小毛使了一个白眼,不耐的说:“约会啦,怎样?”
“你带她去哪儿约会?”他又气冲冲的问。
“你管我。”小毛故意这样回答。
“你……叫石芳听电话。”战安树真的生气了,但究竟在气什么他也不清楚。
“喂,我们还有节目,你到底要干嘛啦!”这家伙,笨!小毛暗骂。
“你们还要玩下去?”战安树握着话筒,然后深呼吸后说:“好,你们在哪儿,我也要去。
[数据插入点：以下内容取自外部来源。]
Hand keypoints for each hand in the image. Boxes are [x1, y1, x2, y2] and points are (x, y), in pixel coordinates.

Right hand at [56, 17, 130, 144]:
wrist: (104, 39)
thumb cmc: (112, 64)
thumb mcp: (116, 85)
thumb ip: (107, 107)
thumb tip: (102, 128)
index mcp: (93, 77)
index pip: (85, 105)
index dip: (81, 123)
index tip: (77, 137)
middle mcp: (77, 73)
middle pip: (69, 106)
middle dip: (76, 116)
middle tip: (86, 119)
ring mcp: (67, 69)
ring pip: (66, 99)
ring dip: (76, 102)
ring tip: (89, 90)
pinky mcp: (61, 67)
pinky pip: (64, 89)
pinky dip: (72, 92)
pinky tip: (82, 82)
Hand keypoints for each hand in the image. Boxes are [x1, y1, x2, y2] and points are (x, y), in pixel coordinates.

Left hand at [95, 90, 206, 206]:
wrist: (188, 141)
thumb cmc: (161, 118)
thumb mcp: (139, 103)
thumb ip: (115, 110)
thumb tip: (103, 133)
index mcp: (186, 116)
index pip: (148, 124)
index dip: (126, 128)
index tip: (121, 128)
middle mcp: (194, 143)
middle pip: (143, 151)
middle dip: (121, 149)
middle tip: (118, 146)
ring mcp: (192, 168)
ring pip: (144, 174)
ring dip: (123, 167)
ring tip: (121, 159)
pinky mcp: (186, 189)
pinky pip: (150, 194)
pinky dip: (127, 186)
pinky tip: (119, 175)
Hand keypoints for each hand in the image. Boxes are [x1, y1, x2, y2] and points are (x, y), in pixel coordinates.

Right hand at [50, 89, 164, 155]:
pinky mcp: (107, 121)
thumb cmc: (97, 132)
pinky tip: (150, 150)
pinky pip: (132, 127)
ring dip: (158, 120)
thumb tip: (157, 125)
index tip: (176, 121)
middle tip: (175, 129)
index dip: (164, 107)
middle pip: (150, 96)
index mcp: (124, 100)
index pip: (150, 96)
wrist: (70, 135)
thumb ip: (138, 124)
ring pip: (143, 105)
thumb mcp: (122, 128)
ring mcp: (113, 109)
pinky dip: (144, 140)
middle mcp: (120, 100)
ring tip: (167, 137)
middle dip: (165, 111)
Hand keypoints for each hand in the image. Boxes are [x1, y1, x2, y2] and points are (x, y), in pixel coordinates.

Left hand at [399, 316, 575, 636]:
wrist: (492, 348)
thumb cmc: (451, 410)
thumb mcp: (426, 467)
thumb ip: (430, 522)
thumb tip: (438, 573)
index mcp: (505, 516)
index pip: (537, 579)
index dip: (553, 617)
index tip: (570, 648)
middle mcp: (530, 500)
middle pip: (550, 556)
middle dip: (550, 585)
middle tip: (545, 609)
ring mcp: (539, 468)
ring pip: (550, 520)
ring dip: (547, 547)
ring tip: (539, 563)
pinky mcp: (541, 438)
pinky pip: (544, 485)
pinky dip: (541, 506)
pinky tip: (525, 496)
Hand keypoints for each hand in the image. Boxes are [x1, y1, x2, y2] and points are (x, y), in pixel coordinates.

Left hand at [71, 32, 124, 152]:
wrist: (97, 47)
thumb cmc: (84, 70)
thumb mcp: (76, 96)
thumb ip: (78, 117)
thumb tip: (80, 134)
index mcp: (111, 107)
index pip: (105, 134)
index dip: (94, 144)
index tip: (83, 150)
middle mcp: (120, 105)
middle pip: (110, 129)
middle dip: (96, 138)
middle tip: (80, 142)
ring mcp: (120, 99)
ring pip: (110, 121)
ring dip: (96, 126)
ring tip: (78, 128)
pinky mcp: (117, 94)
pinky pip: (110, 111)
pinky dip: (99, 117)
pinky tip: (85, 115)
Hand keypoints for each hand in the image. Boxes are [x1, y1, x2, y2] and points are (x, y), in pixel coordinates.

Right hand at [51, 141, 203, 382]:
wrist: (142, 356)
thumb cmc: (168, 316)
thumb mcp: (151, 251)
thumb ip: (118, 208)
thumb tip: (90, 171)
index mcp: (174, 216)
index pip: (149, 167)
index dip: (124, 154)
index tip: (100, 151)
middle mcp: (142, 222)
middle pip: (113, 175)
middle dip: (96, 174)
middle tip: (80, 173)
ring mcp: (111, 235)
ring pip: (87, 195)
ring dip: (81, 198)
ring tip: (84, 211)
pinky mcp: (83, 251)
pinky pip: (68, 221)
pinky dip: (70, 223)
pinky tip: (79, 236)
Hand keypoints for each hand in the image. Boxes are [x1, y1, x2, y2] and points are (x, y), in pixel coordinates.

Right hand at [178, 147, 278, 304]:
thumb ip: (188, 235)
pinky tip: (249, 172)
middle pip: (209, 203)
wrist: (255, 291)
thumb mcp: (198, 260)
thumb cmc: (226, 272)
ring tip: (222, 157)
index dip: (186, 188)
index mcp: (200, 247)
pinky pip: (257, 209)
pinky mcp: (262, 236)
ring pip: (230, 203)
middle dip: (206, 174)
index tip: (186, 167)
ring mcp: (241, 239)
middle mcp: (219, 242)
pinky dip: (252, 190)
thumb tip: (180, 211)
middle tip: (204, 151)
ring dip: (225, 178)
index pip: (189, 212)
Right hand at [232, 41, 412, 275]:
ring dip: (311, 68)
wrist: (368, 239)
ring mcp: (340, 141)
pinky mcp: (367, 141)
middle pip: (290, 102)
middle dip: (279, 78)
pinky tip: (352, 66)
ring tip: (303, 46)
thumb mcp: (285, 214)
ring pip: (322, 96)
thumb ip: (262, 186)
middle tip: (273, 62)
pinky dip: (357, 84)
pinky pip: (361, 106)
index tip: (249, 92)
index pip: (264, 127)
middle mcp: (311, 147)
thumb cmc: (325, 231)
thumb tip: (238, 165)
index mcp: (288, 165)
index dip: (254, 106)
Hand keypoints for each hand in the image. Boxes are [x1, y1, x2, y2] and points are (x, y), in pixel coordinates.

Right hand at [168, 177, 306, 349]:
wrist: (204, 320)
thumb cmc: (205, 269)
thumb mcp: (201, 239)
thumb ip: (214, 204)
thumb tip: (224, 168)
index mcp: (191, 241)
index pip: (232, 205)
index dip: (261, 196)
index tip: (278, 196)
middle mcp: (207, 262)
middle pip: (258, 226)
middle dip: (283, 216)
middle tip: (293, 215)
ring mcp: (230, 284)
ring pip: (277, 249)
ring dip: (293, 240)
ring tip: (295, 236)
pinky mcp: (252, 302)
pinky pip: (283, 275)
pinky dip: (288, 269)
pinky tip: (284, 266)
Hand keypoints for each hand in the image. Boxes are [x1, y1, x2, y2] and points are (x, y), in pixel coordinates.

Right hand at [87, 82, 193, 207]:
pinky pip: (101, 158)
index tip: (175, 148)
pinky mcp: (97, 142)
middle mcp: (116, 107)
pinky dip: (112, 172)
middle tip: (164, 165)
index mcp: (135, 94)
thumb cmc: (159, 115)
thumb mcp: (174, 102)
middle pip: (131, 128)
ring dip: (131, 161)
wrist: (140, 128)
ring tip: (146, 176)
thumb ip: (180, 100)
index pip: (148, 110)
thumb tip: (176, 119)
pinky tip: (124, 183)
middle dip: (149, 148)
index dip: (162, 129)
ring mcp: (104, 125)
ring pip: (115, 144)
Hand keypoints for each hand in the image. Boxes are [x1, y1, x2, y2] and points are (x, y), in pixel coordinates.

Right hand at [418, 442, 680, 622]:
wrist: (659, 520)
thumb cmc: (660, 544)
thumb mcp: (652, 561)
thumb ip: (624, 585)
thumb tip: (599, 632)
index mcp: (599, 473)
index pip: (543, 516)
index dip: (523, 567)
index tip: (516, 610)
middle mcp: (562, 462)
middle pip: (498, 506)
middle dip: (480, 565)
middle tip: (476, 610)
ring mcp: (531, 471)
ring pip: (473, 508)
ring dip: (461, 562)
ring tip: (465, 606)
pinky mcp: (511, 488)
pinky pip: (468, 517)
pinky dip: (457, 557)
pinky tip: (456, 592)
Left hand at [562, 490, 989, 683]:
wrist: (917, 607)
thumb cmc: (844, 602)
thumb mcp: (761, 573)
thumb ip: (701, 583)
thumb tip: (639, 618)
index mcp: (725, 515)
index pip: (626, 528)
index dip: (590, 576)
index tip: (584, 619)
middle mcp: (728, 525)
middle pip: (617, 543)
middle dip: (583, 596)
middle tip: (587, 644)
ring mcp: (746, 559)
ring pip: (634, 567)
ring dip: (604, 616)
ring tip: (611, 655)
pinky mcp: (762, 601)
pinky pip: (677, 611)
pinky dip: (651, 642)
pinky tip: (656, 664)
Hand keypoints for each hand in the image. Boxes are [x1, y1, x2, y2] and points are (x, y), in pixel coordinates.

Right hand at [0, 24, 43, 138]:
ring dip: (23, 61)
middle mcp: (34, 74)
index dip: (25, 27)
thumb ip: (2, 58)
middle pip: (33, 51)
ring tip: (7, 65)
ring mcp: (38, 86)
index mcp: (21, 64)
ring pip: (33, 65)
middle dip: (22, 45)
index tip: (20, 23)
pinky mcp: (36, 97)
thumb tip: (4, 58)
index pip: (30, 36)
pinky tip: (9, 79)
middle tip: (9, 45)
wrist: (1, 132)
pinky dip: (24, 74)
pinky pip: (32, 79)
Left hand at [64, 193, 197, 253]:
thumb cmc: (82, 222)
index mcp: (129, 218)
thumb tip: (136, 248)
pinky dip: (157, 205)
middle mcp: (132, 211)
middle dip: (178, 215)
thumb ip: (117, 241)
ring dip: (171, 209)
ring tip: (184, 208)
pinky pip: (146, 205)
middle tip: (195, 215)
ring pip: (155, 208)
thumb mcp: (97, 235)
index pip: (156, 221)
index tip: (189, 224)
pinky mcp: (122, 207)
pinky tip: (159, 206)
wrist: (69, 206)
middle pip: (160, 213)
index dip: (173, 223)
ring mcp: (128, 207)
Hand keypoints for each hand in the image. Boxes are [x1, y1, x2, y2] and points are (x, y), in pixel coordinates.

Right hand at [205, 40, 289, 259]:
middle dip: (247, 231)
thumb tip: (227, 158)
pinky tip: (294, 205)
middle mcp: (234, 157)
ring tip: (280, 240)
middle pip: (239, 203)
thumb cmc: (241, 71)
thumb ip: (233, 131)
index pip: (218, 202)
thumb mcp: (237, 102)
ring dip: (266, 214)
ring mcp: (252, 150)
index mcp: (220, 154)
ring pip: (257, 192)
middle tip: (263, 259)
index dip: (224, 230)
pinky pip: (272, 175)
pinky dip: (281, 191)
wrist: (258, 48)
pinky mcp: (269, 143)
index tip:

”
“喂!奇怪,我们约我们的会,你和林蔓如约你们的会,你插什么ㄎㄚ。”
“我……我有事找石芳啦!”他耍赖的叫。
“奇怪,你找石芳她就要随时为你腾出时间啊,大笑话,石芳是你的谁?你女朋友吗?”小毛反击。
在一旁的石芳听得不知如何阻止小毛,而电话那端的战安树更是想拿胶带贴小毛的嘴。
“他也不是你的女朋友。”安树简直在耍小孩子脾气。
“那可难说,反正我现在是自由身,石芳也是,难保我们不会情投意合。”小毛故意讪笑,让安树更加光火。
“你……”
“好啦,我收线了,拜。”小毛不等安树啰嗦,迅速挂上电话。
“小毛──”石芳略带责备的说。
小毛拢拢肩,觉得自己没错。
“他到底怎么了?”石芳颇担心的问。
“说有事找你,我不让他和你说话,他就发神经了。”小毛边解释边笑。
“他找我有事?”说着,石芳就要折回去打电话。
“石芳,”小毛赶紧阻止,然后教导她说:“你别对他太好,让他把你当空气一样。笨!你不是一向很酷很帅很不理人家吗?把那一招拿出来对付他。”
“我……我对他做不到。”石芳勉强的承认。
“天哪!”小毛拍额头,“我也真笨,到今天才知道你跌得这么深,我早该发现的!”他想想又补充了一点,“我们不该叫“三剑客”,应该叫“三笨客”啦!老天,各有所笨嘛!”
“小毛──”
“好啦,回家,回家,你回家再打如何?至少拖段时间让他急一急,好不好?”小毛像拿石芳没辄的投降退让。
这样好吗?他会不会有什么急事?石芳很想问小毛电话中安树急不急,但又怕被瞪被取笑,只得加紧步伐往捷运站走去。
☆☆☆
一回到家,石芳便冲进房内打电话。
“喂?我找──”话还没说完,已经传来安树的大叫。
“石芳!”安树有点激动,“你总算回来了,你和小毛去哪儿?”
“去……看电影。”石芳实在愧疚没让安树跟来,所以口气有点温吞,“你有急事找我?”
一问至此,安树的气焰就低落,“唉,还不就是……是……”安树搔搔头,突然说不出口。
石芳的心情也霎时跌到谷底,是啊,她不用想也知道,只有林蔓如的事会让他措手不及、焦虑不安。
他之于林蔓如,如同她之于战安树。
“林蔓如的事?”石芳体贴的代他说出。
“唉!”
“怎么了?”他的声音听来很疲倦,石芳将电话夹住,着手换掉制服。
“你……可以出来吗?!”不知为何,安树烦躁的只想看石芳一面。
石芳看看手表,十点整。
“好吧。”她只能答应,纵使会挨家人的骂。
“那我在捷运站门口等你。”安树一下子精神大振。
“好。”
放下电话,石芳换上牛仔裤、T恤,突然看见桌上那瓶饮料,她一直没喝,原因是利乐包上的字,像是安树写给她的信,她知道安树从不写信的,所以这段话虽不是什么情话爱语,但她依然视为宝贝。
他何时才会知道她是如此爱他?
虽说他是一个高壮挺拔的大男孩,但她却用纯然女孩的方式在疼他宠他,而他竟浑然未知。
沮丧的拿起饮料,忿然的刺入吸管一口仰尽,微酸的味道沁得她眼泪快要夺眶,狠狠将空的利乐包丢入垃圾桶后,她才推出房门。
“芳──”甫走出书房的石继端叫住一身外出服的女儿。
“爸。”
“又要出去?”头发微白的石继端温和的问。
“呃,去买个东西。”石芳不擅对父亲说谎,因为她一直深爱着亦师亦友的父亲。
“这次画展你准备得如何?”
“呃,快完成了,爸。”她有点心虚,其实她现在根本无心作画。
“是书房内那一幅吗?”石继端想打探女儿最近心烦意乱的原因,若没猜错,画里的大男孩恐怕就是症结了。
“爸,您不怕妈又生气你鼓励我画画?”当初就是妈妈坚持不让她念美术学校的。